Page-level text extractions
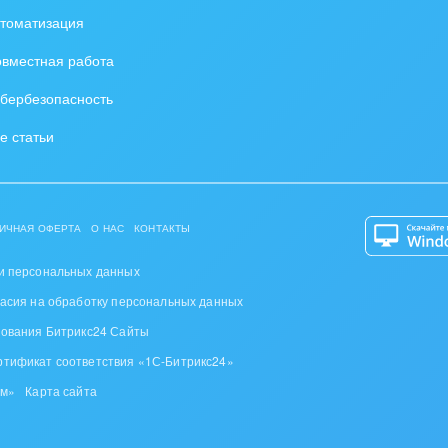
томатизация
вместная работа
бербезопасность
е статьи
ИЧНАЯ ОФЕРТА
О НАС
КОНТАКТЫ
и персональных данных
ласия на обработку персональных данных
зования Битрикс24 Сайты
ртификат соответствия «1С-Битрикс24»
ом»
Карта сайта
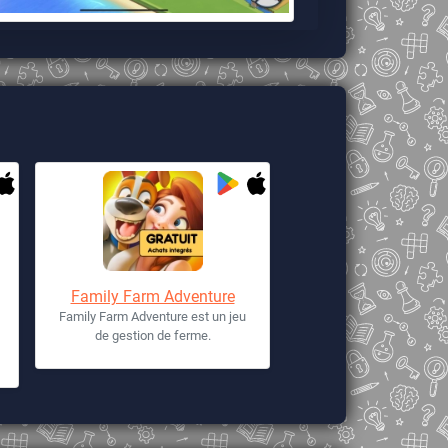
Family Farm Adventure
Family Farm Adventure est un jeu
de gestion de ferme.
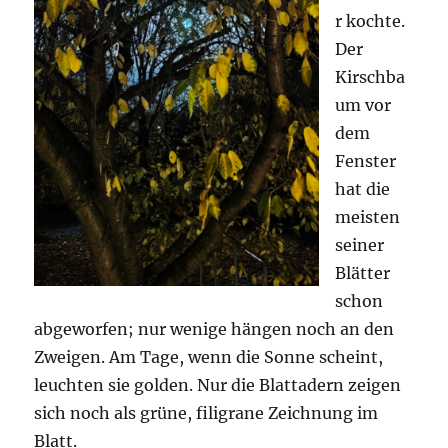
r kochte.
Der
Kirschba
um vor
dem
Fenster
hat die
meisten
seiner
Blätter
schon
abgeworfen; nur wenige hängen noch an den
Zweigen. Am Tage, wenn die Sonne scheint,
leuchten sie golden. Nur die Blattadern zeigen
sich noch als grüne, filigrane Zeichnung im
Blatt.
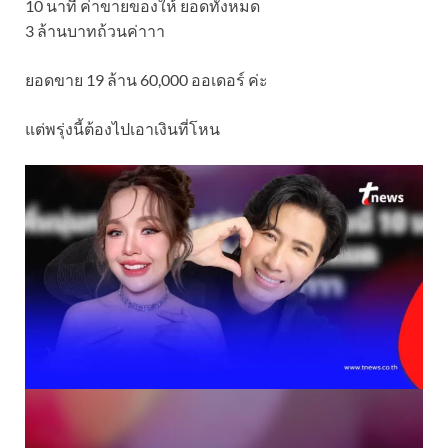
10 นาที ค่าขายของให้ ยอดทั้งหมด
3 ล้านบาทถ้วนค่าาา
ยอดขาย 19 ล้าน 60,000 ออเดอร์ ค่ะ
แต่พรุ่งนี้ต้องไปเอาเงินที่โหน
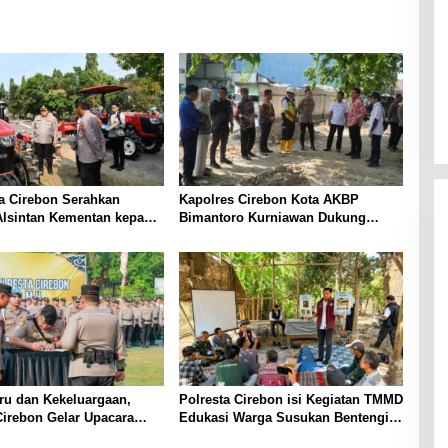
a Cirebon Serahkan
Kapolres Cirebon Kota AKBP
Alsintan Kementan kepada
Bimantoro Kurniawan Dukung
Tani, Perkuat
Penataan Kali Sukalila untuk
da Pangan Nasional
Tingkatkan Keamanan dan
Kenyamanan Warga
ru dan Kekeluargaan,
Polresta Cirebon isi Kegiatan TMMD
Cirebon Gelar Upacara
Edukasi Warga Susukan Bentengi
an Jabatan dan Pelepasan
Desa dari Narkoba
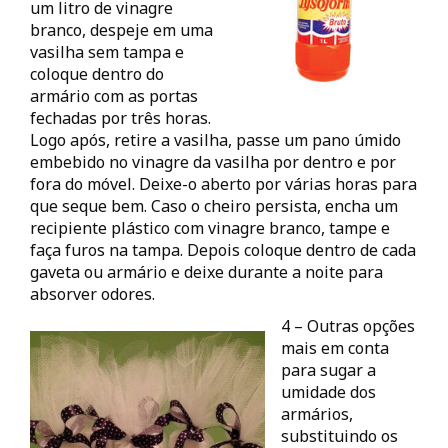
um litro de vinagre
branco, despeje em uma
vasilha sem tampa e
coloque dentro do
armário com as portas
fechadas por três horas.
Logo após, retire a vasilha, passe um pano úmido
embebido no vinagre da vasilha por dentro e por
fora do móvel. Deixe-o aberto por várias horas para
que seque bem. Caso o cheiro persista, encha um
recipiente plástico com vinagre branco, tampe e
faça furos na tampa. Depois coloque dentro de cada
gaveta ou armário e deixe durante a noite para
absorver odores.
4 – Outras opções
mais em conta
para sugar a
umidade dos
armários,
substituindo os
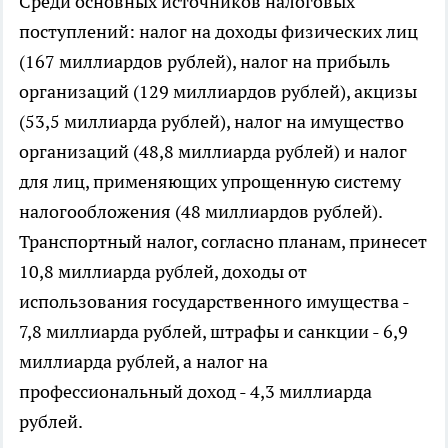
Среди основных источников налоговых
поступлений: налог на доходы физических лиц
(167 миллиардов рублей), налог на прибыль
организаций (129 миллиардов рублей), акцизы
(53,5 миллиарда рублей), налог на имущество
организаций (48,8 миллиарда рублей) и налог
для лиц, применяющих упрощенную систему
налогообложения (48 миллиардов рублей).
Транспортный налог, согласно планам, принесет
10,8 миллиарда рублей, доходы от
использования государственного имущества -
7,8 миллиарда рублей, штрафы и санкции - 6,9
миллиарда рублей, а налог на
профессиональный доход - 4,3 миллиарда
рублей.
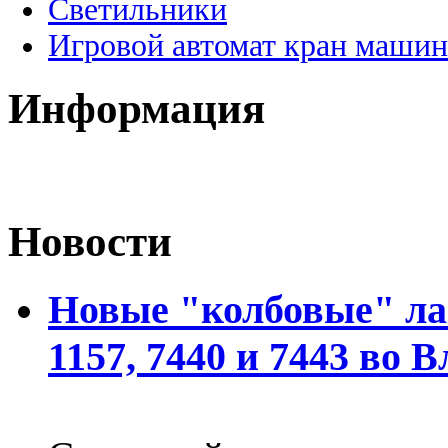
Светильники
Игровой автомат кран машин
Информация
Новости
Новые "колбовые" ла
1157, 7440 и 7443 во 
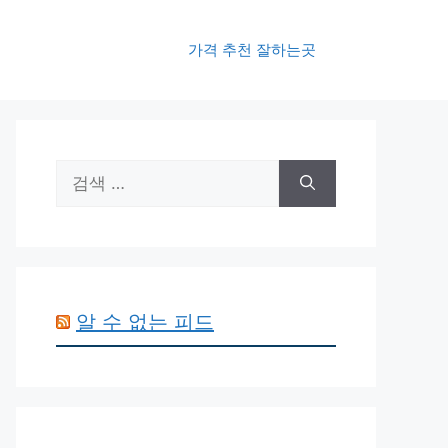
가격 추천 잘하는곳
검
색:
알 수 없는 피드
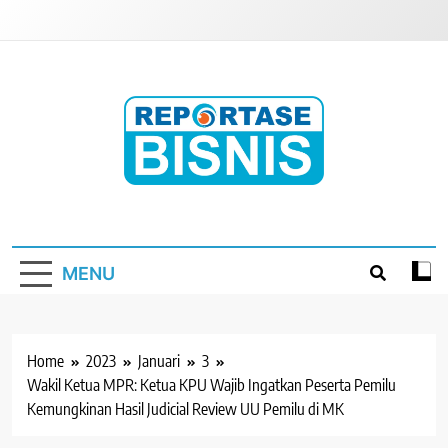
Skip
to
content
Reportase Bisnis
Media Berita Indonesia
MENU
Home
2023
Januari
3
Wakil Ketua MPR: Ketua KPU Wajib Ingatkan Peserta Pemilu
Kemungkinan Hasil Judicial Review UU Pemilu di MK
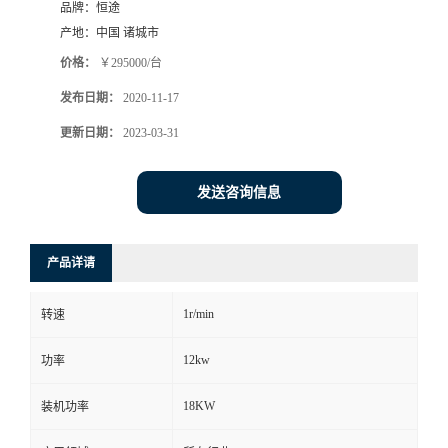
品牌：
恒途
产地：
中国 诸城市
价格：
￥295000/台
发布日期：
2020-11-17
更新日期：
2023-03-31
发送咨询信息
产品详请
1r/min
转速
12kw
功率
18KW
装机功率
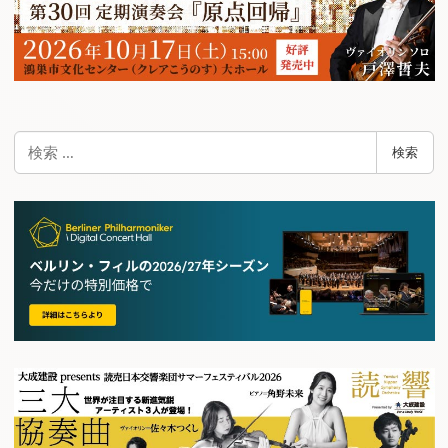
検
検索
索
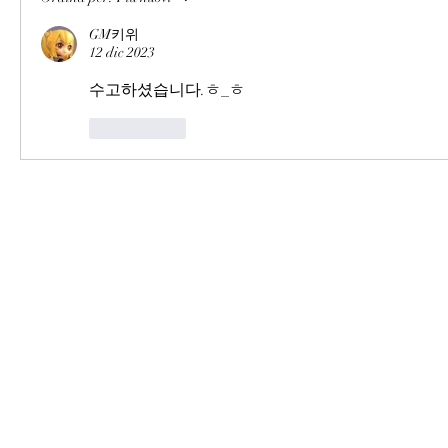
GM키위
12 dic 2023
수고하셨습니다.ㅎ_ㅎ
Mi piace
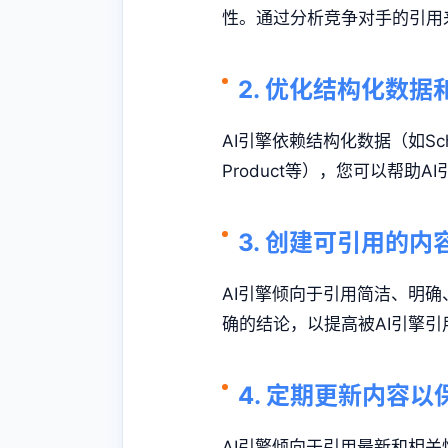
性。通过分析竞争对手的引用
2. 优化结构化数据和
AI引擎依赖结构化数据（如Sc
Product等），您可以帮助
3. 创建可引用的内
AI引擎倾向于引用简洁、明
确的结论，以提高被AI引擎引
4. 定期更新内容以
AI引擎倾向于引用最新和相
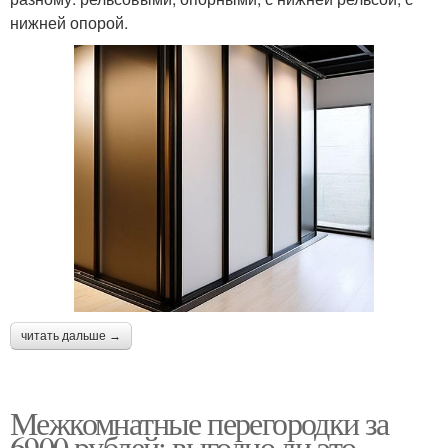
нижней опорой.
читать дальше →
Межкомнатные перегородки за
6900 рублей: выгодно ли это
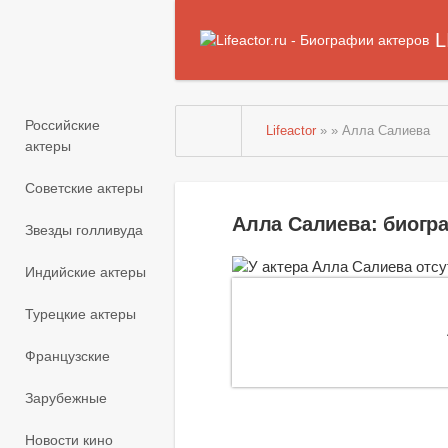
L
Российские
Lifeactor
» » Алла Салиева
актеры
Советские актеры
Алла Салиева: биогр
Звезды голливуда
Индийские актеры
Турецкие актеры
Французские
Зарубежные
Новости кино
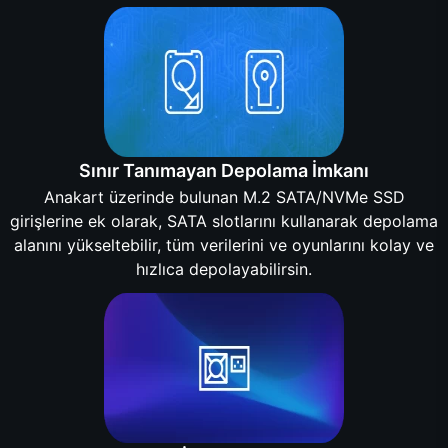
Sınır Tanımayan Depolama İmkanı
Anakart üzerinde bulunan M.2 SATA/NVMe SSD
girişlerine ek olarak, SATA slotlarını kullanarak depolama
alanını yükseltebilir, tüm verilerini ve oyunlarını kolay ve
hızlıca depolayabilirsin.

* **What you are asked to do**: Report each line of the data in which "noch" occurs.

* **Solution to the exercise**:
abgeworfen; nur wenige hängen noch an den
sich noch als grüne, filigrane Zeichnung im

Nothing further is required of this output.